== Excerpted passage ==

==============================

Coding for speed, size, and portability. « Back

 

Learn how to make your COBOL programs smaller, faster, more portable, and more maintainable also!

Contents

  • Program Structure
  • Data
  • Code
  • Directives

Program Structure

otherwise known as control flow

Your program should be considered as a collection of logically separate procedures. Each procedure should be commented with respect to its input and output and function. There is no trickle through - instead each procedure is invoked using perform.

The section is the procedure, the section name the procedure name. If you like, think of sections as Pascal procedures, or C void functions.

Paragraphs are internal labels that should be regarded as not visible outside the section in which they are used. perform is the function/procedure call.

To achieve this model there are some easy rules.

     
    Do use perform section
    goback at end of first section - must be inline code
    Do NOT use alter
    perform thru
    next sentence
    segments
    go to section-name
    perform paragraph
    go to paragraph outside current section
    You may use go to paragraph within a section.

Programs that follow these guidelines are known as well-behaved, or (well) structured. Well-behaved programs are faster to generate, produce smaller and faster code, and are easier to understand. A win-win-win situation.

It is vitally important to use goback [ returning ... ] or stop run as the last statement of the first section. This makes it is impossible for control to trickle into subsequent sections, which allows the ncg to generate smaller and faster code for performs.

Other miscellaneous control flow guidelines are

goto depending
Fast, efficient, but can be confusing. Ensure all targets are within the section
evaluate
Do not use an expression in the evaluate clause. Use a temporary. when clauses should be ordered so that the most likely cases come first.

==============================

== Given entries ==
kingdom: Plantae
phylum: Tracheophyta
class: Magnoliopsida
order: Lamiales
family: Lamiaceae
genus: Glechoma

==============================

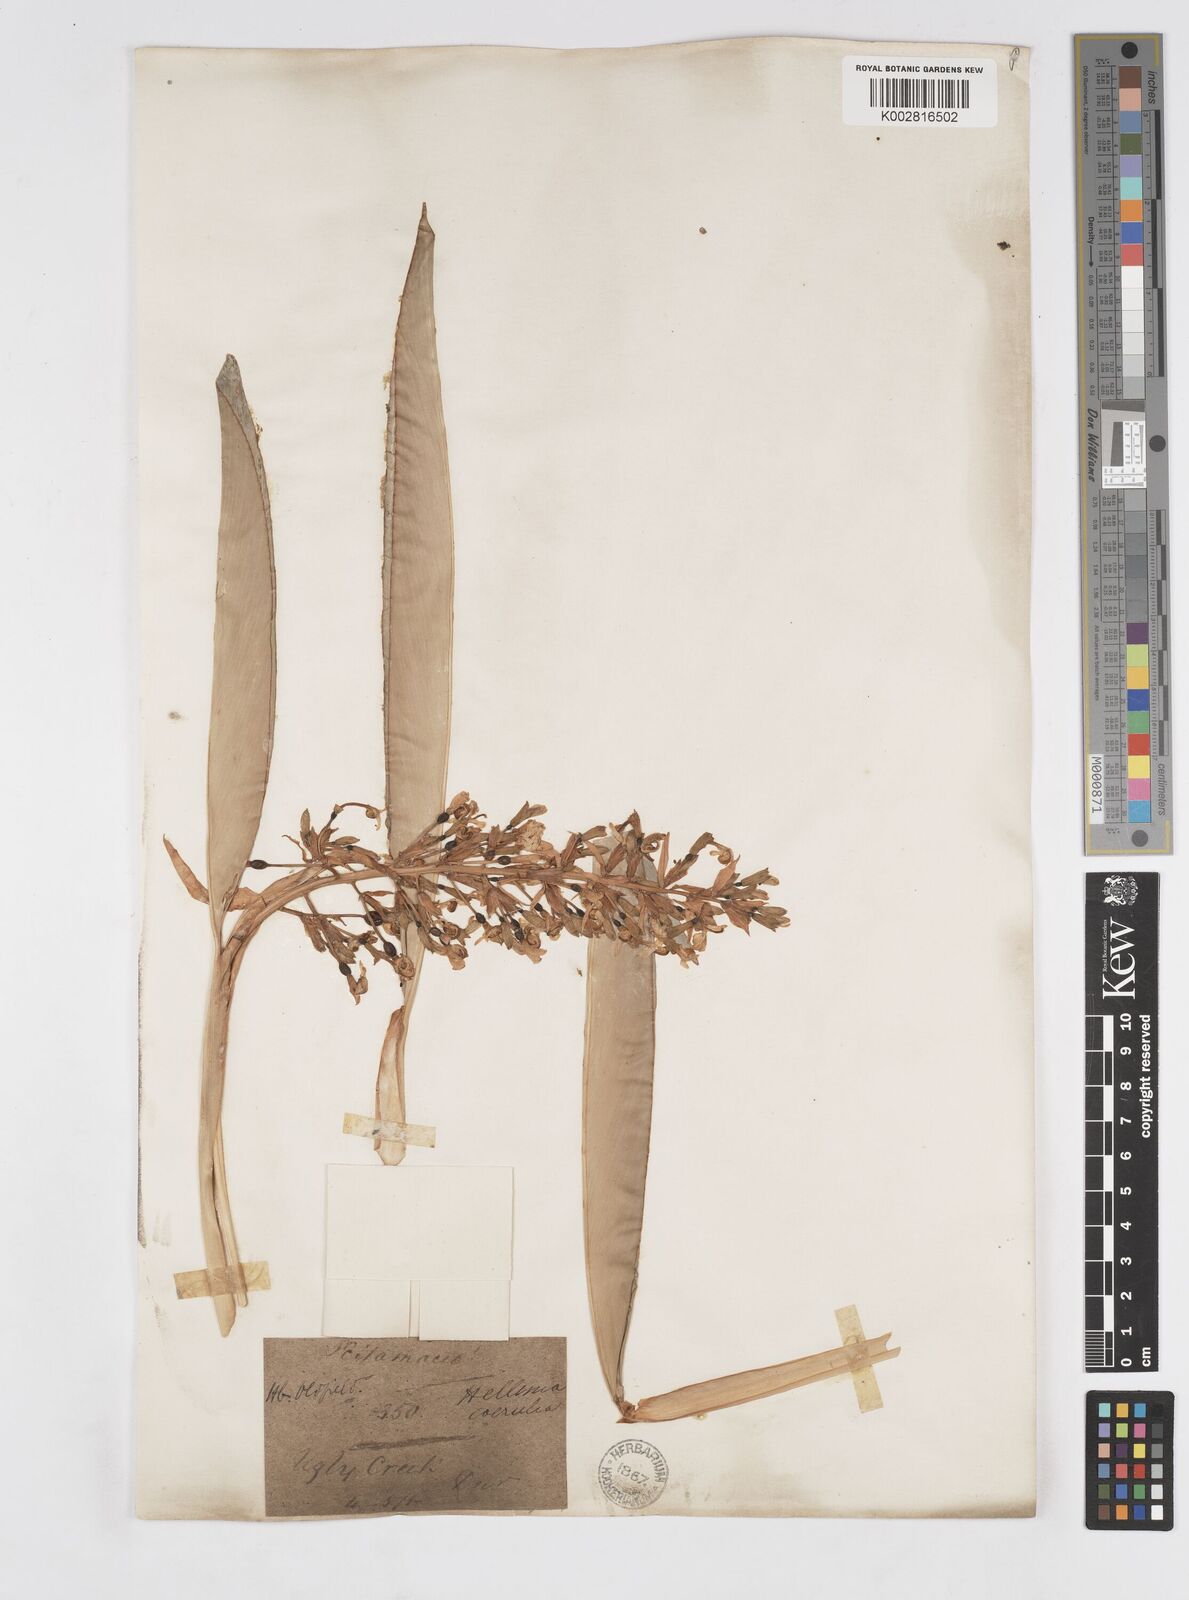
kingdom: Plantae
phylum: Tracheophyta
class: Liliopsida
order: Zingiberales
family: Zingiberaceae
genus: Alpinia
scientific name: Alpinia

==============================

== Direction 1 ==
Reproduce the passage of the COBOL coding guide between "Programs that follow" and "code for performs.", inclusive.
== Direction 2 ==
According to the COBOL coding guide, in what order should when clauses be arranged?
The rows were drawn from a different source than the text.

== Complete answer 1 ==
Programs that follow these guidelines are known as well-behaved, or (well) structured. Well-behaved programs are faster to generate, produce smaller and faster code, and are easier to understand. A win-win-win situation.

It is vitally important to use goback [ returning ... ] or stop run as the last statement of the first section. This makes it is impossible for control to trickle into subsequent sections, which allows the ncg to generate smaller and faster code for performs.

== Complete answer 2 ==
With the most likely cases first.